Before he climbed back out the window, the fire brigade yelled “Run” through the black smoke. Why at that moment and not earlier, Oluwaseun is not sure.
“I grabbed my missus by her hand, my daughter tied to my back already, and I didn’t look back. I don’t know who followed us,” he says. “I don’t know who stayed in the building. We just ran.”
At some point during those 90 minutes, Mahmoud received a phone call from Mohammad, still in apartment 113.

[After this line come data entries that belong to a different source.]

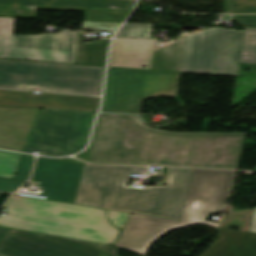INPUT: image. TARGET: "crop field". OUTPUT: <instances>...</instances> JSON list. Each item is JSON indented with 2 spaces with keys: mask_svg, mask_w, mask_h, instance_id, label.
Here are the masks:
<instances>
[{
  "mask_svg": "<svg viewBox=\"0 0 256 256\" xmlns=\"http://www.w3.org/2000/svg\"><path fill=\"white\" fill-rule=\"evenodd\" d=\"M247 133H174L136 115L100 114L87 161L237 169Z\"/></svg>",
  "mask_w": 256,
  "mask_h": 256,
  "instance_id": "crop-field-1",
  "label": "crop field"
},
{
  "mask_svg": "<svg viewBox=\"0 0 256 256\" xmlns=\"http://www.w3.org/2000/svg\"><path fill=\"white\" fill-rule=\"evenodd\" d=\"M243 33L210 28L160 51H153V41L114 40L109 67L236 77Z\"/></svg>",
  "mask_w": 256,
  "mask_h": 256,
  "instance_id": "crop-field-2",
  "label": "crop field"
},
{
  "mask_svg": "<svg viewBox=\"0 0 256 256\" xmlns=\"http://www.w3.org/2000/svg\"><path fill=\"white\" fill-rule=\"evenodd\" d=\"M193 169L168 168L165 187L127 188L132 172L146 167L87 165L75 203L103 209L178 220Z\"/></svg>",
  "mask_w": 256,
  "mask_h": 256,
  "instance_id": "crop-field-3",
  "label": "crop field"
},
{
  "mask_svg": "<svg viewBox=\"0 0 256 256\" xmlns=\"http://www.w3.org/2000/svg\"><path fill=\"white\" fill-rule=\"evenodd\" d=\"M9 215L0 225L36 233L113 245L119 230L104 210L13 195L5 206Z\"/></svg>",
  "mask_w": 256,
  "mask_h": 256,
  "instance_id": "crop-field-4",
  "label": "crop field"
},
{
  "mask_svg": "<svg viewBox=\"0 0 256 256\" xmlns=\"http://www.w3.org/2000/svg\"><path fill=\"white\" fill-rule=\"evenodd\" d=\"M103 67L0 59V88L99 95Z\"/></svg>",
  "mask_w": 256,
  "mask_h": 256,
  "instance_id": "crop-field-5",
  "label": "crop field"
},
{
  "mask_svg": "<svg viewBox=\"0 0 256 256\" xmlns=\"http://www.w3.org/2000/svg\"><path fill=\"white\" fill-rule=\"evenodd\" d=\"M180 73L109 68L103 112L140 113L142 100L175 98Z\"/></svg>",
  "mask_w": 256,
  "mask_h": 256,
  "instance_id": "crop-field-6",
  "label": "crop field"
},
{
  "mask_svg": "<svg viewBox=\"0 0 256 256\" xmlns=\"http://www.w3.org/2000/svg\"><path fill=\"white\" fill-rule=\"evenodd\" d=\"M94 113L44 109L39 112L23 152L65 156L86 146Z\"/></svg>",
  "mask_w": 256,
  "mask_h": 256,
  "instance_id": "crop-field-7",
  "label": "crop field"
},
{
  "mask_svg": "<svg viewBox=\"0 0 256 256\" xmlns=\"http://www.w3.org/2000/svg\"><path fill=\"white\" fill-rule=\"evenodd\" d=\"M15 18L0 17V57L72 63L78 31L13 36Z\"/></svg>",
  "mask_w": 256,
  "mask_h": 256,
  "instance_id": "crop-field-8",
  "label": "crop field"
},
{
  "mask_svg": "<svg viewBox=\"0 0 256 256\" xmlns=\"http://www.w3.org/2000/svg\"><path fill=\"white\" fill-rule=\"evenodd\" d=\"M4 256H117V248L9 229L0 242Z\"/></svg>",
  "mask_w": 256,
  "mask_h": 256,
  "instance_id": "crop-field-9",
  "label": "crop field"
},
{
  "mask_svg": "<svg viewBox=\"0 0 256 256\" xmlns=\"http://www.w3.org/2000/svg\"><path fill=\"white\" fill-rule=\"evenodd\" d=\"M135 0H0V16L36 18V9L84 11L85 20L124 22Z\"/></svg>",
  "mask_w": 256,
  "mask_h": 256,
  "instance_id": "crop-field-10",
  "label": "crop field"
},
{
  "mask_svg": "<svg viewBox=\"0 0 256 256\" xmlns=\"http://www.w3.org/2000/svg\"><path fill=\"white\" fill-rule=\"evenodd\" d=\"M233 171L194 169L180 220L217 226L207 216L223 211Z\"/></svg>",
  "mask_w": 256,
  "mask_h": 256,
  "instance_id": "crop-field-11",
  "label": "crop field"
},
{
  "mask_svg": "<svg viewBox=\"0 0 256 256\" xmlns=\"http://www.w3.org/2000/svg\"><path fill=\"white\" fill-rule=\"evenodd\" d=\"M83 164L38 158L34 180L44 188L47 199L73 203Z\"/></svg>",
  "mask_w": 256,
  "mask_h": 256,
  "instance_id": "crop-field-12",
  "label": "crop field"
},
{
  "mask_svg": "<svg viewBox=\"0 0 256 256\" xmlns=\"http://www.w3.org/2000/svg\"><path fill=\"white\" fill-rule=\"evenodd\" d=\"M192 223L131 214L115 245L144 255L151 243L164 234Z\"/></svg>",
  "mask_w": 256,
  "mask_h": 256,
  "instance_id": "crop-field-13",
  "label": "crop field"
},
{
  "mask_svg": "<svg viewBox=\"0 0 256 256\" xmlns=\"http://www.w3.org/2000/svg\"><path fill=\"white\" fill-rule=\"evenodd\" d=\"M99 98L74 95H33L31 92L0 89V105L34 108H53L92 112L97 108Z\"/></svg>",
  "mask_w": 256,
  "mask_h": 256,
  "instance_id": "crop-field-14",
  "label": "crop field"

“‘I can’t find Omar,’ he says … What do you mean you can’t find Omar? He was with you,” Mahmoud recounts the conversation. “He said to me, ‘It’s smoky in the flat. We can’t see each other.’ I said to him, ‘Just try to shout and say, Omar.’ He was shouting so high. He was shouting, and he didn’t answer.”
‘Have you seen my brother?’
By 3:30 a.m., Omar, Oluwaseun, Rosemary and their daughter had battled their way to the ground floor.
“One of the Syrian guys, the one that survived. He came up to us, and he goes, ‘Have you seen my brother?’” Oluwaseun hadn’t.
Mahmoud located Omar, and they called Mohammad again. “‘Where did you go? Why did you leave me?’” Mohammad asked Omar, remembers Mahmoud. “We don’t know exactly what happened.”
Mahmoud had one last phone call with Mohammad, who he says told him, “Just tell my mom to forgive me and please tell her I love them, all the family.”
As flames reached the windows of apartment 113, Mahmoud says, he thought to himself, “Mohammed, he’s not alive. He passed away.”
Sitting in a garden with the charred tower overhead, Mahmoud says, “We saw a lot of things in our life.”
Mahmoud escaped Syria a couple of years ago, making his way to Libya and surviving a journey across the Mediterranean Sea in a small wooden boat to Italy. He flew to the United Kingdom last year to build a new life with his two childhood friends. And it was finally going well, he says. He had just started a job at a local bakery.
“I lost a lot of things from Syria … everything I had. I lost many times … Every time we’re losing,” Mahmoud says. “What we can do? We try to live again.”
In recent days, Mahmoud has signed a new yearlong lease, but Oluwaseun, Rosemary and their daughter, like many survivors, are still staying in a hotel room, four weeks later, despite the promises of British politicians.
“We’re not charity cases. I worked hard. We worked hard,” Oluwaseun says.
He’s a site supervisor, and Rosemary is a science teacher.
“We didn’t ask for this. We lived our life like everybody else — wake up, go to work, come back, wake up, go to work, come back.”
Since the fire, Oluwaseun has been afraid of the dark and can’t sleep.
“It keeps playing in my head,” he says, his dark skin going pallid. “I could’ve saved the little boy. Even if I couldn’t do nothing about the adults, could’ve saved the little boy. That just keep playing in my head … For what reason? Why? Why?”